Ternary Weight Decomposition and Binary Activation Encoding for Fast and Compact Neural Network

Invalid Date (modified: Nov 02, 2016) ICLR 2017 conference submission readers: everyone
  • Abstract: This paper aims to reduce test-time computational load of a deep neural network. Unlike previous methods which factorize a weight matrix into multiple real-valued matrices, our method factorizes both weights and activations into integer and noninteger components. In our method, the real-valued weight matrix is approximated by a multiplication of a ternary matrix and a real-valued co-efficient matrix. Since the ternary matrix consists of three integer values, {-1, 0, +1}, it only consumes 2 bits per element. At test-time, an activation vector that passed from a previous layer is also transformed into a weighted sum of binary vectors, {-1, +1}, which enables fast feed-forward propagation based on simple logical operations: AND, XOR, and bit count.
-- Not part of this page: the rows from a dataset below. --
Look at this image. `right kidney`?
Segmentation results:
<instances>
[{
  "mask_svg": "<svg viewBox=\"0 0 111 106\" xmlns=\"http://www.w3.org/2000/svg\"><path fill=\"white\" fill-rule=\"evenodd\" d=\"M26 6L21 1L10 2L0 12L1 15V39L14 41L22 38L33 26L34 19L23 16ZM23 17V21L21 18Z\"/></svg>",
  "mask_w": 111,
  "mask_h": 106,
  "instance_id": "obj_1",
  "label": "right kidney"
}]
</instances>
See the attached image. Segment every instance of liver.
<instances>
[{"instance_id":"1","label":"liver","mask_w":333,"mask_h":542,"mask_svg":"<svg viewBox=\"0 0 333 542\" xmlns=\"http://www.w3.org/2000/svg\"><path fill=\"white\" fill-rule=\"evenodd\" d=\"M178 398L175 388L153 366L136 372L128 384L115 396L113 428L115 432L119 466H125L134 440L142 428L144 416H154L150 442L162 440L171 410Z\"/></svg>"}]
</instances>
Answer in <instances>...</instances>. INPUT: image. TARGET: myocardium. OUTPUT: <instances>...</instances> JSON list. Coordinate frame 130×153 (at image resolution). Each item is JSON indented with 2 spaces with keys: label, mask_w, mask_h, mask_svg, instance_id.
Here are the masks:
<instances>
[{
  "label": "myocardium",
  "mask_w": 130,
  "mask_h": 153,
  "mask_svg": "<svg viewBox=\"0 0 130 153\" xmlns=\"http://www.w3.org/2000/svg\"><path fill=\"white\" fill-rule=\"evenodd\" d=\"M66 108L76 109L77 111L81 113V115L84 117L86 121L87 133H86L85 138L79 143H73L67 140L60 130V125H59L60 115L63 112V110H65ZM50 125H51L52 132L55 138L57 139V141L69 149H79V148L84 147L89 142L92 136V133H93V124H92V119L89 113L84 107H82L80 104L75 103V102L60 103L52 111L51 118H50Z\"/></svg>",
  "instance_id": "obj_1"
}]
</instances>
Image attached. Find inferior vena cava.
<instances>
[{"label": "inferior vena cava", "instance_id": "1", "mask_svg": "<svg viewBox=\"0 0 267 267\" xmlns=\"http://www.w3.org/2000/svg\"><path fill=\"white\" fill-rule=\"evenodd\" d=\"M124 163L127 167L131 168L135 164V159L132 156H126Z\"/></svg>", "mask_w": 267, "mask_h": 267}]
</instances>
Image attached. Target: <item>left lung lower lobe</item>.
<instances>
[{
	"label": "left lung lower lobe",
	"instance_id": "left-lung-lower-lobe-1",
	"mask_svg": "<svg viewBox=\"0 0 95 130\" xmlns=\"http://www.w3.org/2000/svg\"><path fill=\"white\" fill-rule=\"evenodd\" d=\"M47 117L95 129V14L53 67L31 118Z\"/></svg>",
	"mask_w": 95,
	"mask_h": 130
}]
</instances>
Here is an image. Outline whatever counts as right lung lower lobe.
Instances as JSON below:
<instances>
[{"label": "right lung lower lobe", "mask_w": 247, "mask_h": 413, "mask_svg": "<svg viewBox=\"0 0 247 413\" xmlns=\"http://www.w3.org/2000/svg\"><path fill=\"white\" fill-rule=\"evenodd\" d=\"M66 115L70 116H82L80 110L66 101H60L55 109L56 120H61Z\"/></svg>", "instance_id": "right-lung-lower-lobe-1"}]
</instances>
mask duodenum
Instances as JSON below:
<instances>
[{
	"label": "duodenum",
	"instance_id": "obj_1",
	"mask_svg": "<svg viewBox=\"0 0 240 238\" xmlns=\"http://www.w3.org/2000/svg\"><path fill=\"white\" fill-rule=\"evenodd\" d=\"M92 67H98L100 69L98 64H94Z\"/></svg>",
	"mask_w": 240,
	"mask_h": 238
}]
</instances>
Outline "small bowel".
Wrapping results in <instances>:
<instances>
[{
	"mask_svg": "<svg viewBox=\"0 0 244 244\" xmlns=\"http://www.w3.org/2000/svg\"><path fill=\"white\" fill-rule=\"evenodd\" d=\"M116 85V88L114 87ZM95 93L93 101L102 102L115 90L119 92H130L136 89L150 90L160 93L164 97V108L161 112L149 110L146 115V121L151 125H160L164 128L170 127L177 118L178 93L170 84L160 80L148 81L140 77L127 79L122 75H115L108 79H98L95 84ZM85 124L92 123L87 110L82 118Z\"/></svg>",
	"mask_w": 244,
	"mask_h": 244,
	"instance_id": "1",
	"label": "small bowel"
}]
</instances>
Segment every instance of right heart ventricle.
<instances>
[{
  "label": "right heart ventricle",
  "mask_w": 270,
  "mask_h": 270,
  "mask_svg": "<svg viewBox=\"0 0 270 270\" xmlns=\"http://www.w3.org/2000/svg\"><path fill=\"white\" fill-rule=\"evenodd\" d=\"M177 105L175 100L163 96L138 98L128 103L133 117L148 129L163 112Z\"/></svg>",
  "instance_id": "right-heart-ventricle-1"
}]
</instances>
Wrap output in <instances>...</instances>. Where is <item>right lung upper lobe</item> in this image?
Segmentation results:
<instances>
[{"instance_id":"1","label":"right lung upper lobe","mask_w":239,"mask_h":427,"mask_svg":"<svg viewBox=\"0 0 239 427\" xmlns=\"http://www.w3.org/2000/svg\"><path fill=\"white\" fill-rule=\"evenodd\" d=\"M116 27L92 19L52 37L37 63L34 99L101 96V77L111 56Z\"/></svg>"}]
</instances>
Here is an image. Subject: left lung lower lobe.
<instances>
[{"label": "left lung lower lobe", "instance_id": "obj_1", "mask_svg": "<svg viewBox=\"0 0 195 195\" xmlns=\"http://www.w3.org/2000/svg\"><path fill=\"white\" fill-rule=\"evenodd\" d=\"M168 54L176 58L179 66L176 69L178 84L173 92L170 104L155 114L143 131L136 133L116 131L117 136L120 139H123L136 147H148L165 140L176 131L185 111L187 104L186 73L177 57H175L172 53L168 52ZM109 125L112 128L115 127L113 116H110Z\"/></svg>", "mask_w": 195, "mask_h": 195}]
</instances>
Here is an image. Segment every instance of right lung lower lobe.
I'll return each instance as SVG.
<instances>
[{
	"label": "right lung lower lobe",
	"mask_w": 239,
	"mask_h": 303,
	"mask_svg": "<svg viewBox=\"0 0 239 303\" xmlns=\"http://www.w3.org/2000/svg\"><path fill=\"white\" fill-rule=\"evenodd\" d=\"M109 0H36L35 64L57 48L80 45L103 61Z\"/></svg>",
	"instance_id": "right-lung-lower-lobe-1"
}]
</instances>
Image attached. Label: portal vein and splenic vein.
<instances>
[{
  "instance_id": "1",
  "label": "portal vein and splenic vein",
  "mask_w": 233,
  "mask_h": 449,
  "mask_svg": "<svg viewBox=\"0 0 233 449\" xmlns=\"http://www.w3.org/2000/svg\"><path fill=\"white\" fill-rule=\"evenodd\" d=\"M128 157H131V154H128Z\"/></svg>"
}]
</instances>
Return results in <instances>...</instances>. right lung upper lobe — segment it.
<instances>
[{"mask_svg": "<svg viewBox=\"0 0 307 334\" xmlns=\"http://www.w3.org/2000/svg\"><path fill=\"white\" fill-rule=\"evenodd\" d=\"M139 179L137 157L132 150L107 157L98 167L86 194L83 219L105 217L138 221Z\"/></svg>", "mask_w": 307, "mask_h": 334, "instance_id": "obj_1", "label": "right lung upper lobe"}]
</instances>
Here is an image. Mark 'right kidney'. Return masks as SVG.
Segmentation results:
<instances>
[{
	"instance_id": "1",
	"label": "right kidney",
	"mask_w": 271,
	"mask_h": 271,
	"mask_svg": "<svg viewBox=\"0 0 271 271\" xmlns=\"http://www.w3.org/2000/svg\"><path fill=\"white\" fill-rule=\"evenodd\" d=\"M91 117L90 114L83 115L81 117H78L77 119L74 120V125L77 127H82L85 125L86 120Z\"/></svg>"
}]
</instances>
This makes it easier to deploy a deep network on low-power CPUs or to design specialized hardware. In our experiments, we tested our method on three different networks: a CNN for handwritten digits, VGG-16 model for ImageNet classification, and VGG-Face for large-scale face recognition. In particular, when we applied our method to three fully connected layers in the VGG-16, 15x acceleration and memory compression up to 5.2% were achieved with only a 1.43% increase in the top-5 error. Our experiments also revealed that compressing convolutional layers can accelerate inference of the entire network in exchange of slight increase in error.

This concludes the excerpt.